Extracted entries.
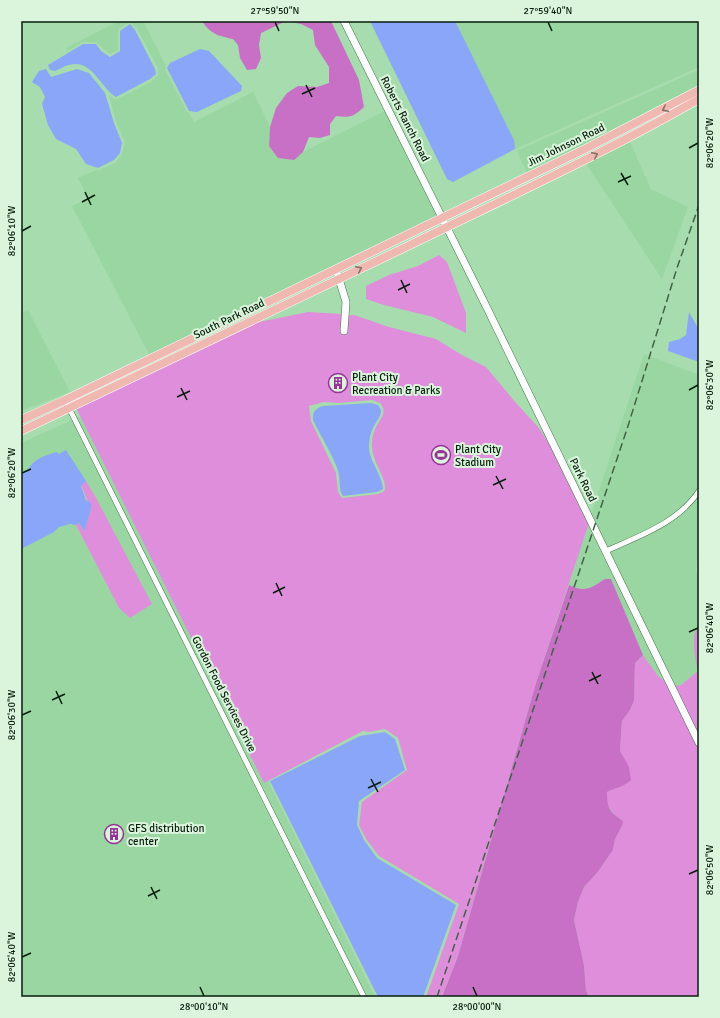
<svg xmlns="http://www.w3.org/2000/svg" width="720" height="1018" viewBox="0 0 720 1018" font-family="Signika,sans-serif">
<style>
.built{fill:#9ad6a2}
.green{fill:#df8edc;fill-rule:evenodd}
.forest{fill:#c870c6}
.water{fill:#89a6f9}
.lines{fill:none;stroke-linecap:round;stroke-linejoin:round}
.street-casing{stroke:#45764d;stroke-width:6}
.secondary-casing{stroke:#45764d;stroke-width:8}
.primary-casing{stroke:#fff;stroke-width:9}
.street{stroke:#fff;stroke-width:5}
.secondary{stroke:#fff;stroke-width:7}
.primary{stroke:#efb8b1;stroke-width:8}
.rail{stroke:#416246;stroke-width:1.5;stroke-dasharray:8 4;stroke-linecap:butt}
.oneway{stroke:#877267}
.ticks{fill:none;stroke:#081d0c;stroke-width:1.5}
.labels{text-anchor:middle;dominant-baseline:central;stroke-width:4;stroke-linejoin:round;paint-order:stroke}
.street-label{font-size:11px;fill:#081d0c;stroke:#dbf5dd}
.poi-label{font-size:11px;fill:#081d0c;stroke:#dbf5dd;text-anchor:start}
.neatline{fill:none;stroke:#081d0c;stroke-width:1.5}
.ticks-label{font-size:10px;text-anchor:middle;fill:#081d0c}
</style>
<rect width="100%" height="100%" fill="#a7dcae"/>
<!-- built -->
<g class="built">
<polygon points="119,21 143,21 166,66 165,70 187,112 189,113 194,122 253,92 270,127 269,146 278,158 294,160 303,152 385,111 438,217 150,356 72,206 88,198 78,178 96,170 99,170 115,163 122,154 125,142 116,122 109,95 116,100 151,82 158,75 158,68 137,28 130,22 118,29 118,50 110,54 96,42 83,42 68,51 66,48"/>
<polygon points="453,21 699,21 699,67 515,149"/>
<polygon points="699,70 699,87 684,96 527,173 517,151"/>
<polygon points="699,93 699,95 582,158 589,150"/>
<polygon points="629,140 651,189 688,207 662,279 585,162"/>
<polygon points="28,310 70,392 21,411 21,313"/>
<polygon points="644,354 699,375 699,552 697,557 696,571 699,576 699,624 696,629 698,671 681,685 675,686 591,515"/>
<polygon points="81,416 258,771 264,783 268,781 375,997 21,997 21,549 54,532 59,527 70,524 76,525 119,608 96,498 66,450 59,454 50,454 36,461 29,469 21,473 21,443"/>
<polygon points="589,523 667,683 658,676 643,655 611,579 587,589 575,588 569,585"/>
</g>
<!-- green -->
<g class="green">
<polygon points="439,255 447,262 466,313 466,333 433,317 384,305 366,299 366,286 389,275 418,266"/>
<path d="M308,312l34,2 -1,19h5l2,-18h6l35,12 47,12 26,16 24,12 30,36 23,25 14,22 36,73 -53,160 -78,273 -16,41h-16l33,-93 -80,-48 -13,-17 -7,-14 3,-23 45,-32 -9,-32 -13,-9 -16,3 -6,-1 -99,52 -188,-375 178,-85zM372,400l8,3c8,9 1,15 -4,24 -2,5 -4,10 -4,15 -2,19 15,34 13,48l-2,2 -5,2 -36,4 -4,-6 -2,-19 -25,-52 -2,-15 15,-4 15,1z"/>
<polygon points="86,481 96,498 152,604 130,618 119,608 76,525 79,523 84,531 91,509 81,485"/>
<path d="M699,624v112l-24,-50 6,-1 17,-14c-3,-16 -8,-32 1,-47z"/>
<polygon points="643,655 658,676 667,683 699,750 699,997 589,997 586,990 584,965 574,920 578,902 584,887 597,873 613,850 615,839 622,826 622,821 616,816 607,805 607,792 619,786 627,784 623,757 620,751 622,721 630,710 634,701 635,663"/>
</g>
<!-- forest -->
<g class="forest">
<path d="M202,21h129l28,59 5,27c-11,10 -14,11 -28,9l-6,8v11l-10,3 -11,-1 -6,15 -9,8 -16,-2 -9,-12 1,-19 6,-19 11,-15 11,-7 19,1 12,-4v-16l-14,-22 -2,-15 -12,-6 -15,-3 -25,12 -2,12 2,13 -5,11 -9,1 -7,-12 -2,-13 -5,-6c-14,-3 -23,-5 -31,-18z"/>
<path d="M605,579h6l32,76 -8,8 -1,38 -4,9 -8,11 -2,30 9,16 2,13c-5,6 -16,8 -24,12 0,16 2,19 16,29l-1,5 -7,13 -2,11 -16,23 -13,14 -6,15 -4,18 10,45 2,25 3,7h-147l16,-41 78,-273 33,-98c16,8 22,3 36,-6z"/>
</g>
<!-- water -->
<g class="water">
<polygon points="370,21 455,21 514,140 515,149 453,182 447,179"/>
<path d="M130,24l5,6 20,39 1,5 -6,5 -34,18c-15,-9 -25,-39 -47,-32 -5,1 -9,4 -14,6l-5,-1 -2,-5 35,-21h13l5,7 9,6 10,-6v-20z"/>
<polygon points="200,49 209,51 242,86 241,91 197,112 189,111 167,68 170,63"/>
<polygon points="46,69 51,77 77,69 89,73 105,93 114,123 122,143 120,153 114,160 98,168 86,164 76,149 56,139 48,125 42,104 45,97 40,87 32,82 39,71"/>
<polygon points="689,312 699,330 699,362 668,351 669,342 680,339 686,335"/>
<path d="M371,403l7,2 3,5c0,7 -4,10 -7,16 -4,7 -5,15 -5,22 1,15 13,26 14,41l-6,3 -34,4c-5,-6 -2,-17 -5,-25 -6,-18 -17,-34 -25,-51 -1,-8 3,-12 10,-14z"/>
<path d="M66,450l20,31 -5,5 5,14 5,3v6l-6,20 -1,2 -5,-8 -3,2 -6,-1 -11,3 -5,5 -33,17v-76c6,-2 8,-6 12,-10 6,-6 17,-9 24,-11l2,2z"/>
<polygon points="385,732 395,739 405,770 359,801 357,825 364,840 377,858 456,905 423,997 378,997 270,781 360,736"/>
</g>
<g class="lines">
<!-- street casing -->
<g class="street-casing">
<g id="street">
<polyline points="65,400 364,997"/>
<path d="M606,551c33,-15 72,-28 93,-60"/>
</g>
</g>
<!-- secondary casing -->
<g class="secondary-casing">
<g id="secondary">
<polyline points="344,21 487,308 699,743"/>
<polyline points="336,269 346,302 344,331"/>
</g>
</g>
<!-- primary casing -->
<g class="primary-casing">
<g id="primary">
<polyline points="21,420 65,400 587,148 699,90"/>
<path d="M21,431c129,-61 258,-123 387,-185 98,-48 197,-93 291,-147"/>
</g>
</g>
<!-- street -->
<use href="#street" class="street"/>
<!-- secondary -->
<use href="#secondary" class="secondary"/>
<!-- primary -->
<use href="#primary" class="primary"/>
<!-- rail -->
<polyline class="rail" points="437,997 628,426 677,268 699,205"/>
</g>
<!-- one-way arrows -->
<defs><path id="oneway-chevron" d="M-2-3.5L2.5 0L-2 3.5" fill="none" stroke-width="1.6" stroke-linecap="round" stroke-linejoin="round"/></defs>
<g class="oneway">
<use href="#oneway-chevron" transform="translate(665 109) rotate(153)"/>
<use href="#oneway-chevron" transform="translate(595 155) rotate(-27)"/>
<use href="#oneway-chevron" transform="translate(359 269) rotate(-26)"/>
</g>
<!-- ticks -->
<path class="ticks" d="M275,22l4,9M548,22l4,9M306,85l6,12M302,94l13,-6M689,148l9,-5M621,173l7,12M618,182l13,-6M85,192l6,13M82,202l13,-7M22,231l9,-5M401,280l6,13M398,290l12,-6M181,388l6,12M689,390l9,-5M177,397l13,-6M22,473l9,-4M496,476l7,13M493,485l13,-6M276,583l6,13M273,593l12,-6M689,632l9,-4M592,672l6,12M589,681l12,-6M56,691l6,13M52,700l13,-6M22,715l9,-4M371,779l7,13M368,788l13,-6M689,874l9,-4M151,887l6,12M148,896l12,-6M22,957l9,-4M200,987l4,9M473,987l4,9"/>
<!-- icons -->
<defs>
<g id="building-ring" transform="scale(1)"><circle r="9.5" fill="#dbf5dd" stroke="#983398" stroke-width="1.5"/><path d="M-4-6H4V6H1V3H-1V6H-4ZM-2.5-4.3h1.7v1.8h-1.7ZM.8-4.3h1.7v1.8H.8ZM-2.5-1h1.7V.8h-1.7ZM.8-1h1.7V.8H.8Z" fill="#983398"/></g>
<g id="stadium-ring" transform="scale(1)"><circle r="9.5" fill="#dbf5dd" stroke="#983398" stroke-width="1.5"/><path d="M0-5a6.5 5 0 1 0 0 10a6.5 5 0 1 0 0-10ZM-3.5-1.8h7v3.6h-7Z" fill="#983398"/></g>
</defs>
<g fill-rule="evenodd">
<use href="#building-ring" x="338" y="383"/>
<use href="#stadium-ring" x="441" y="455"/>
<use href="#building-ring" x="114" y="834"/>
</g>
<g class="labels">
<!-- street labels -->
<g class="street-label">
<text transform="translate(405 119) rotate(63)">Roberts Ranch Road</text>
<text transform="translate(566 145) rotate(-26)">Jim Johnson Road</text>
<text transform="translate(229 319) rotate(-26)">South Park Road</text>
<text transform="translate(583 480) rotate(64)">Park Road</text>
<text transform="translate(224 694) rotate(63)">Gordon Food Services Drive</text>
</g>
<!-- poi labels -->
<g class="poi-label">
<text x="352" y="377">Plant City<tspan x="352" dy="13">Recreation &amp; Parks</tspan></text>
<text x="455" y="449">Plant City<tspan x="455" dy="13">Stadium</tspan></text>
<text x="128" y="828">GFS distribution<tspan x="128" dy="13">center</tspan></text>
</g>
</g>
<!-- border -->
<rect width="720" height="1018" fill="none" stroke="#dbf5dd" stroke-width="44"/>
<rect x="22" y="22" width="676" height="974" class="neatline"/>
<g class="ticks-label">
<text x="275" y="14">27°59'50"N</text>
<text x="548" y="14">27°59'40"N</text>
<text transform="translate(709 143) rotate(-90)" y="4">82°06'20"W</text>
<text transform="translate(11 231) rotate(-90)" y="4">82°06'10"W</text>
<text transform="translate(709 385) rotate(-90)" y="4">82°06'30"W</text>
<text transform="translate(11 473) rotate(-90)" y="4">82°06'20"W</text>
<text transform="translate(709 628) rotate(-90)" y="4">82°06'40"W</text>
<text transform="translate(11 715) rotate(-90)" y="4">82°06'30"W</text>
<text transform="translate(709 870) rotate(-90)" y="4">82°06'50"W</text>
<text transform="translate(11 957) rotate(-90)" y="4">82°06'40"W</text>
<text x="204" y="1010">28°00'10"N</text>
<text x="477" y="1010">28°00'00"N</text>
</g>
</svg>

Task goal.
Return only the lines of the records in which the string "rule" appears.

Answer space.
.green{fill:#df8edc;fill-rule:evenodd}
<g fill-rule="evenodd">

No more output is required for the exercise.